Na mesma época da filmagem de Pureza, em 2019, OIT e Ministério Público do Trabalho lançaram, na plataforma Youtube, o documentário “Precisão”. A origem do nome vem da exposição de motivos que muitos de seus protagonistas, ex-trabalhadores resgatados de situação análoga à escravidão, alegavam para se submeterem a situações indignas de vida, resumidos em uma única palavra.
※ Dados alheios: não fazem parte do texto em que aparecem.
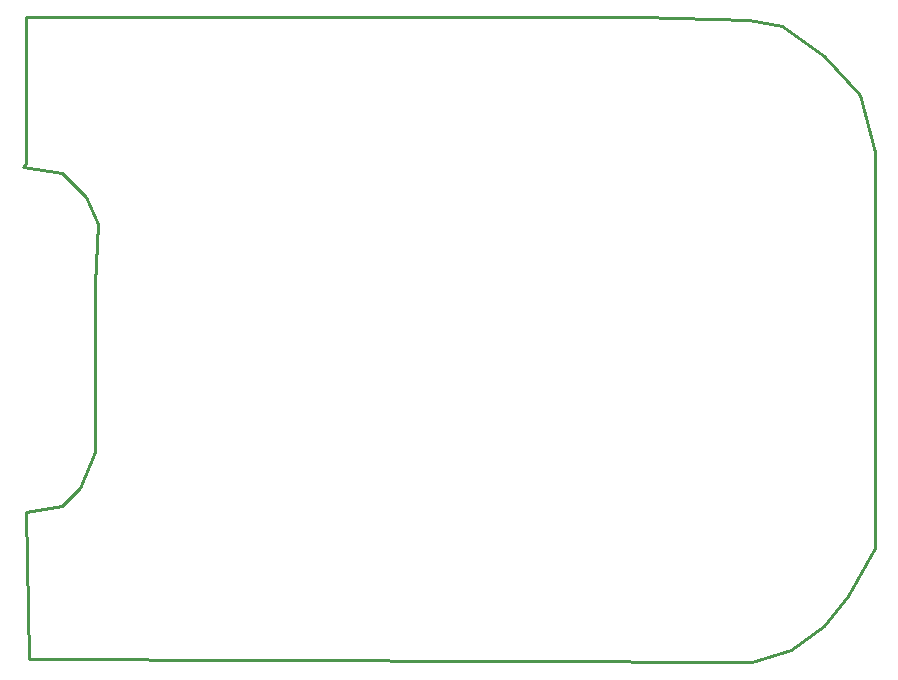
<source format=gko>
G04 Layer: BoardOutlineLayer*
G04 EasyEDA v6.5.22, 2023-01-10 12:32:39*
G04 1e824566333e41a2b08e8a3146a8d8cc,2e4b97ed0a384ad5b60706015a639cab,10*
G04 Gerber Generator version 0.2*
G04 Scale: 100 percent, Rotated: No, Reflected: No *
G04 Dimensions in inches *
G04 leading zeros omitted , absolute positions ,3 integer and 6 decimal *
%FSLAX36Y36*%
%MOIN*%

%ADD10C,0.0100*%
D10*
X690000Y-60000D02*
G01*
X1900000Y-60000D01*
X2320000Y-60000D01*
X2710000Y-60000D01*
X3070000Y-70000D01*
X3180000Y-90000D01*
X3320000Y-190000D01*
X3440000Y-320000D01*
X3490000Y-510000D01*
X3490000Y-1830000D01*
X3400000Y-1990000D01*
X3320000Y-2090000D01*
X3210000Y-2170000D01*
X3080000Y-2210000D01*
X670000Y-2200000D01*
X660000Y-1710000D01*
X780000Y-1690000D01*
X840000Y-1630000D01*
X890000Y-1510000D01*
X890000Y-1380000D01*
X890000Y-950000D01*
X900000Y-750000D01*
X860000Y-660000D01*
X780000Y-580000D01*
X650000Y-560000D01*
X660000Y-550000D01*
X660000Y-60000D01*
X1120000Y-60000D01*

%LPD*%
M02*

</source>
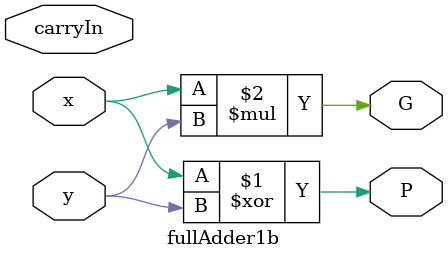
<source format=v>
module fullAdder1b(x,y,carryIn,G,P);
	input x,y,carryIn;
	output P, G;
	

	assign P = x^y;
	assign G = x*y;


endmodule

</source>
Enquanto Precisão é um retrato de injustiças diuturnamente combatidas por instituições e pessoas que defendem a vida humana, Pureza é inspiração por resgate e luta pela dignidade humana. 

Pureza e Precisão são exemplos documentados de que a busca pela dignidade para todos só é possível mediante os enfrentamentos e desmontes das graves e crônicas condições sociais daqueles que vivem em situações de extrema pobreza. Refiro-me, hoje, a cerca de 44 milhões de brasileiros e brasileiras ou 55% das pessoas inscritas no CadÚnico e que vivem nessa condição, segundo dados disponíveis no site do Ministério da Cidadania relativos a abril de 2022. Refiro-me a 20% da população brasileira que agora dorme nas ruas, revira os lixos para comer comida estragada, ocupa os sinais de trânsito e não escapa mais aos olhos de nenhuma bolha social.